CFC2023

Keynote

Towards Real Time Bayesian Inversion and Prediction of Megathrust Tsunamis

  • Ghattas, Omar (The University of Texas at Austin)
  • Henneking, Stefan (The University of Texas at Austin)

Please login to view abstract download link

Tsunamis generated from megathrust earthquakes are capable of massive destruction. Efforts are proceeding to instrument subduction zones with seafloor acoustic pressure sensors to provide early warning for tsunamis. Our goal is to employ this pressure data, along with the coupled acoustic--gravity wave equations, to infer the spatiotemporal seafloor deformation in a real time early warning system. The solution of this inverse problem then provides the boundary forcing to forward propagate the tsunamis toward populated areas along coastlines. Solution of the forward problem alone---the acoustic--gravity wave equations in a 3D compressible ocean---entails severe computational costs stemming from the need to resolve ocean acoustic waves with wavelength of order 150 meters.
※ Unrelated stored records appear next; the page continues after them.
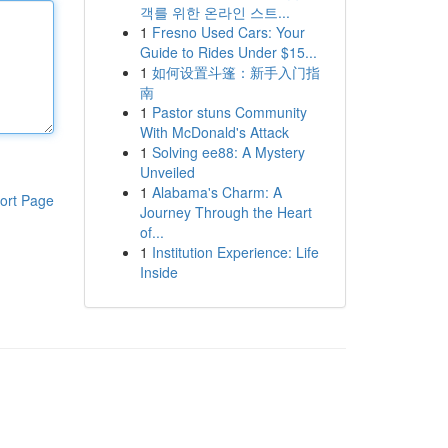
객를 위한 온라인 스트...
1
Fresno Used Cars: Your
Guide to Rides Under $15...
1
如何设置斗篷：新手入门指
南
1
Pastor stuns Community
With McDonald's Attack
1
Solving ee88: A Mystery
Unveiled
1
Alabama's Charm: A
ort Page
Journey Through the Heart
of...
1
Institution Experience: Life
Inside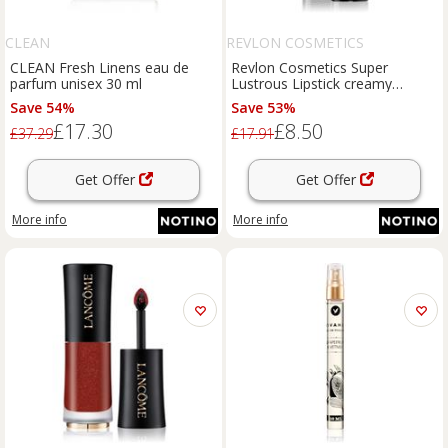
CLEAN
REVLON COSMETICS
CLEAN Fresh Linens eau de
Revlon Cosmetics Super
parfum unisex 30 ml
Lustrous Lipstick creamy
lipstick shade 440 Cherries in
Save 54%
Save 53%
the Snow 4.2 g
£17.30
£8.50
£37.29
£17.91
Get Offer
Get Offer
More info
More info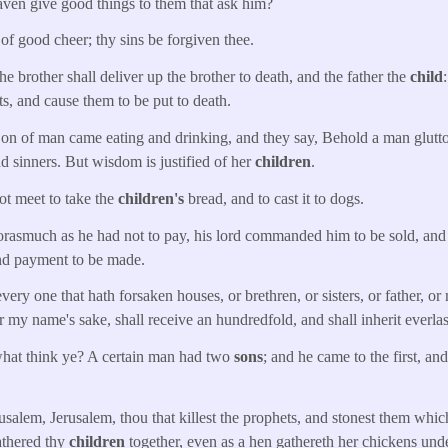
aven give good things to them that ask him?
 of good cheer; thy sins be forgiven thee.
 brother shall deliver up the brother to death, and the father the
child
ts, and cause them to be put to death.
n of man came eating and drinking, and they say, Behold a man glutto
nd sinners. But wisdom is justified of her
children
.
ot meet to take the
children's
bread, and to cast it to dogs.
rasmuch as he had not to pay, his lord commanded him to be sold, and
and payment to be made.
ry one that hath forsaken houses, or brethren, or sisters, or father, or 
or my name's sake, shall receive an hundredfold, and shall inherit everlast
hat think ye? A certain man had two
sons
; and he came to the first, an
alem, Jerusalem, thou that killest the prophets, and stonest them whic
athered thy
children
together, even as a hen gathereth her chickens un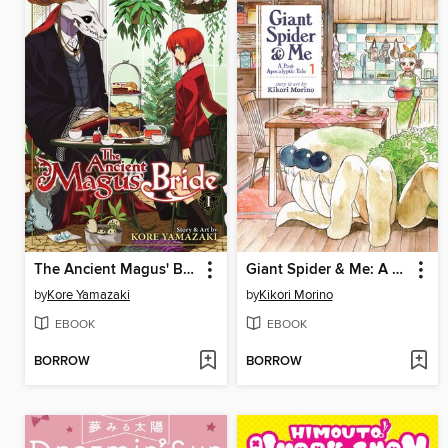
The Ancient Magus' Bride, Volume 1
Giant Spider & Me: A Post-Apocalyptic Tale, Volume 1
by
Kore Yamazaki
by
Kikori Morino
EBOOK
EBOOK
BORROW
BORROW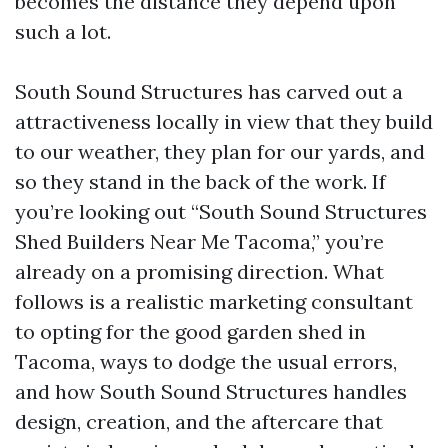
becomes the distance they depend upon
such a lot.
South Sound Structures has carved out a
attractiveness locally in view that they build
to our weather, they plan for our yards, and
so they stand in the back of the work. If
you’re looking out “South Sound Structures
Shed Builders Near Me Tacoma,” you’re
already on a promising direction. What
follows is a realistic marketing consultant
to opting for the good garden shed in
Tacoma, ways to dodge the usual errors,
and how South Sound Structures handles
design, creation, and the aftercare that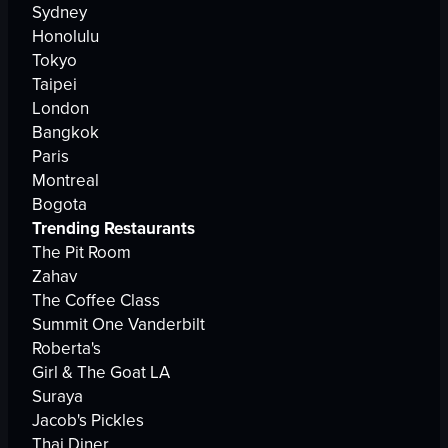
Sydney
Honolulu
Tokyo
Taipei
London
Bangkok
Paris
Montreal
Bogota
Trending Restaurants
The Pit Room
Zahav
The Coffee Class
Summit One Vanderbilt
Roberta's
Girl & The Goat LA
Suraya
Jacob's Pickles
Thai Diner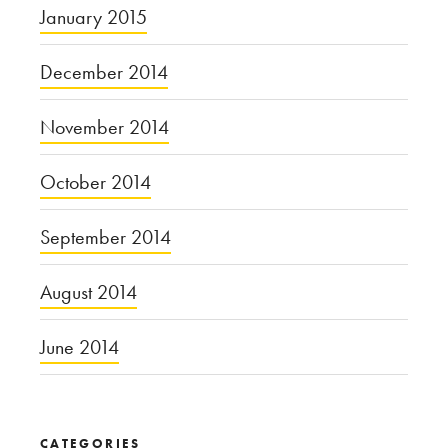
January 2015
December 2014
November 2014
October 2014
September 2014
August 2014
June 2014
CATEGORIES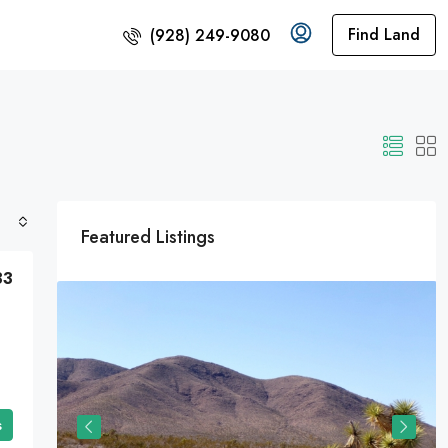
Find Land
(928) 249-9080
Featured Listings
33
s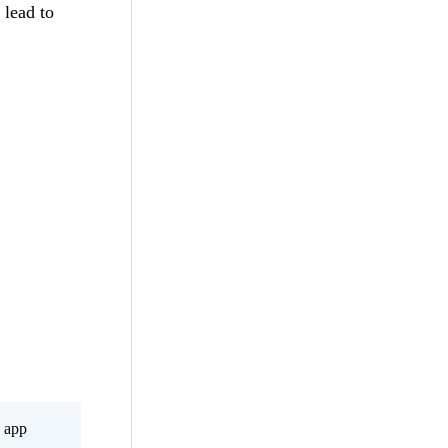
 lead to
s app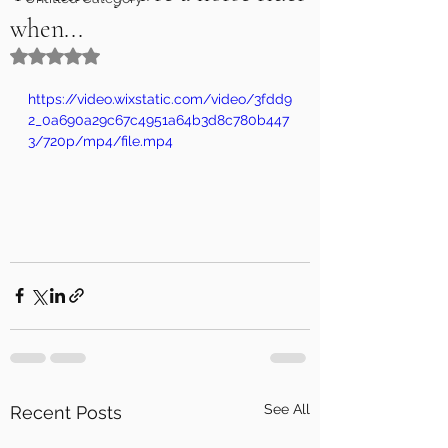
when...
Rated NaN out of 5 stars.
https://video.wixstatic.com/video/3fdd9
2_0a690a29c67c4951a64b3d8c780b447
3/720p/mp4/file.mp4
See All
Recent Posts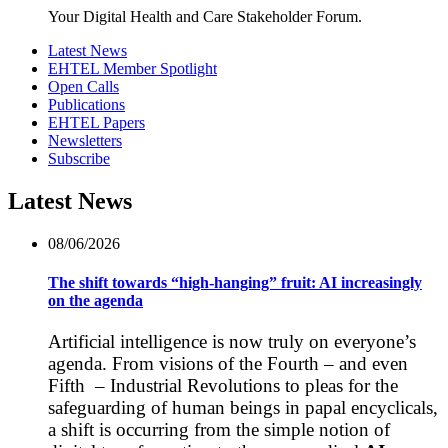
Your Digital Health and Care Stakeholder Forum.
Latest News
EHTEL Member Spotlight
Open Calls
Publications
EHTEL Papers
Newsletters
Subscribe
Latest News
08/06/2026
The shift towards “high-hanging” fruit: AI increasingly
on the agenda
Artificial intelligence is now truly on everyone’s
agenda. From visions of the Fourth – and even
Fifth – Industrial Revolutions to pleas for the
safeguarding of human beings in papal encyclicals,
a shift is occurring from the simple notion of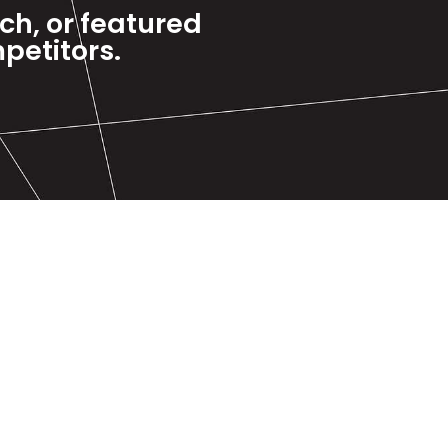
rch, or featured
petitors.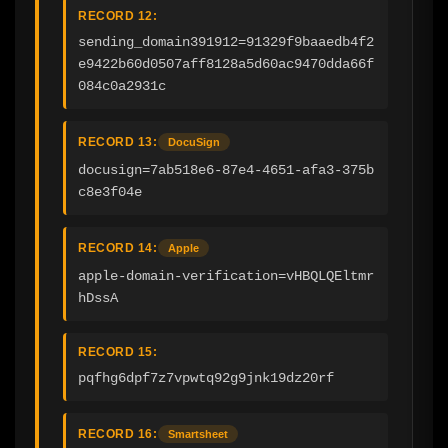
RECORD 12:
sending_domain391912=91329f9baaedb4f2
e9422b60d0507aff8128a5d60ac9470dda66f
084c0a2931c
RECORD 13:
DocuSign
docusign=7ab518e6-87e4-4651-afa3-375b
c8e3f04e
RECORD 14:
Apple
apple-domain-verification=vHBQLQEltmr
hDssA
RECORD 15:
pqfhg6dpf7z7vpwtq92g9jnk19dz20rf
RECORD 16:
Smartsheet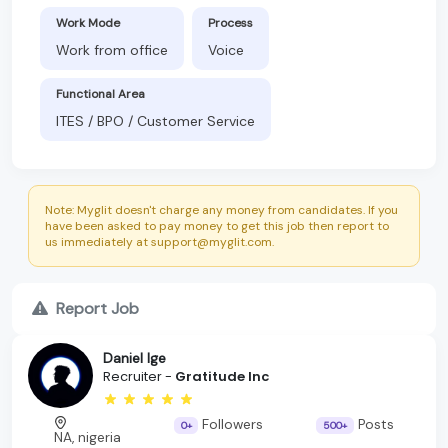
Work Mode
Process
Work from office
Voice
Functional Area
ITES / BPO / Customer Service
Note: Myglit doesn't charge any money from candidates. If you
have been asked to pay money to get this job then report to
us immediately at support@myglit.com.
Report Job
Daniel Ige
Recruiter -
Gratitude Inc
Followers
Posts
0+
500+
NA, nigeria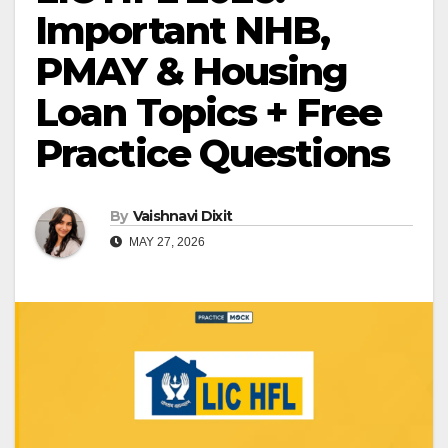
Important NHB,
PMAY & Housing
Loan Topics + Free
Practice Questions
By
Vaishnavi Dixit
MAY 27, 2026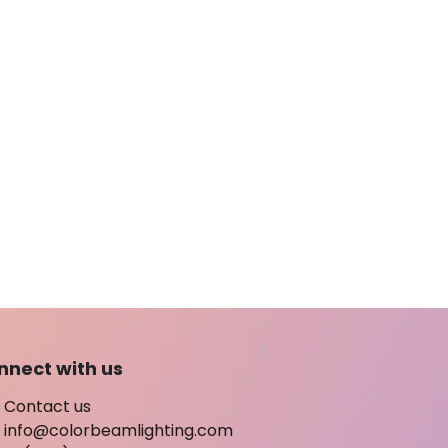
nnect with us
Contact us
info@colorbeamlighting.com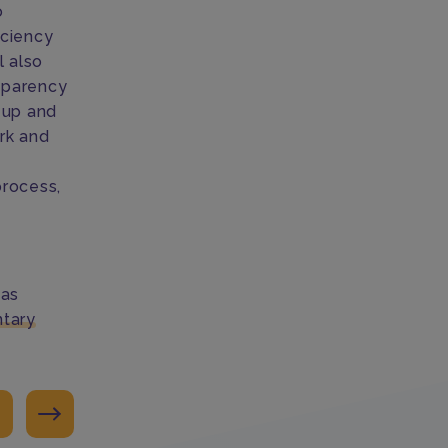
o
iciency
l also
nsparency
k up and
rk and
e
process,
has
tary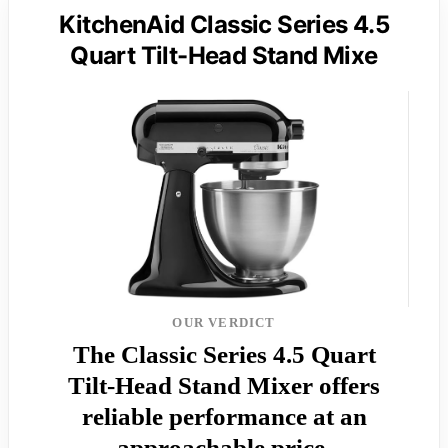
KitchenAid Classic Series 4.5
Quart Tilt-Head Stand Mixe
OUR VERDICT
The Classic Series 4.5 Quart
Tilt-Head Stand Mixer offers
reliable performance at an
approachable price.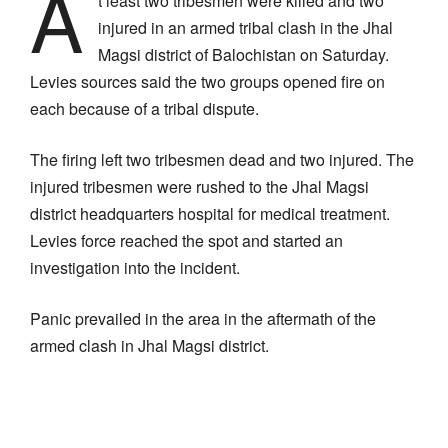
A
t least two tribesmen were killed and two
injured in an armed tribal clash in the Jhal
Magsi district of Balochistan on Saturday.
Levies sources said the two groups opened fire on
each because of a tribal dispute.
The firing left two tribesmen dead and two injured. The
injured tribesmen were rushed to the Jhal Magsi
district headquarters hospital for medical treatment.
Levies force reached the spot and started an
investigation into the incident.
Panic prevailed in the area in the aftermath of the
armed clash in Jhal Magsi district.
The inverse problem formally requires thousands of forward wave propagations, and accounting for uncertainties in the inversion and predictions is several orders of magnitude even more costly. Thus our goal appears to be intractable. We propose a novel approach to enable the accurate solution of this pair of inverse and prediction problems in real time, i.e., in seconds. We discuss the Bayesian formulation, consistent discretization, and fast solvers, and provide numerical illustrations for model geometries.